There have always been gay people. In classical antiquity they were openly acknowledged and, at least, men loving men was ordinary and accepted. Then for a long time homosexuality had to go underground persecuted by Christian churches whose Christianity happily persecuted different groups, homosexuals among them.
In recent years homosexuality has come into the open once again and with it the conflict about its legitimacy has reignited. It is not difficult to see how homosexuality is a threat to the patriarchy.
           If my wife, who plays second fiddle to me in the family and whose sexual needs and desires are not as important in our marriage as are mine, can find sexual satisfaction in a relationship to another woman, it turns out that I am unnecessary and my claims to dominance are empty, even slightly ridiculous. If women can have marriages and can raise happy and promising children, I am not needed at all. Patriarchy crumbles.
          If my son can live lovingly and become a generous father in relationship to another man, all the lessons I tried to teach him about being a real man turn out to be irrelevant. The ideology which I followed and wanted him to follow of true manhood and male domination suddenly has become pointless.
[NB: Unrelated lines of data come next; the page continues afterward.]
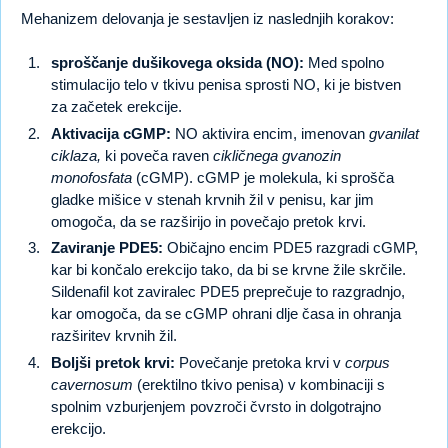
Mehanizem delovanja je sestavljen iz naslednjih korakov:
sproščanje dušikovega oksida (NO):
Med spolno
stimulacijo telo v tkivu penisa sprosti NO, ki je bistven
za začetek erekcije.
Aktivacija cGMP:
NO aktivira encim, imenovan
gvanilat
ciklaza,
ki poveča raven
cikličnega gvanozin
monofosfata
(cGMP). cGMP je molekula, ki sprošča
gladke mišice v stenah krvnih žil v penisu, kar jim
omogoča, da se razširijo in povečajo pretok krvi.
Zaviranje PDE5:
Običajno encim PDE5 razgradi cGMP,
kar bi končalo erekcijo tako, da bi se krvne žile skrčile.
Sildenafil kot zaviralec PDE5 preprečuje to razgradnjo,
kar omogoča, da se cGMP ohrani dlje časa in ohranja
razširitev krvnih žil.
Boljši pretok krvi:
Povečanje pretoka krvi v
corpus
cavernosum
(erektilno tkivo penisa) v kombinaciji s
spolnim vzburjenjem povzroči čvrsto in dolgotrajno
erekcijo.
No wonder that ‘real men’ are extremely hostile to homosexuality in whatever form it may manifest itself.
          Being man or woman takes many different forms and young persons as they grow up must find the kind of man or woman they are suited to be or they may be the kind of person whose gender is variable and expresses itself in different forms in different situations, and different company, at different stages of their life.
           Every person should be as fully as able to be the person that it suits them to be. Every person should be accepting of the choices about their gender identity and their sexuality made by other persons and the reasons they might give us for those choices.
          The author of Genesis who decreed that the first two members of the human race where one man and one woman got it quite wrong.
           (That author also got the gender of God quite wrong. Gender identity is always a limitation. If God were a male would he not be limited in his sexual expression?)
It is high time that we stop to tyrannize ourselves and others by demanding prescribed forms of sexual expression. What matters is that we avoid harming others and defending patriarchy by, for instance, voting in laws that define marriage as a union of one man and one woman. Without any doubt that does serious harm. End sexual oppression by trying to legislate gender and sexual identity!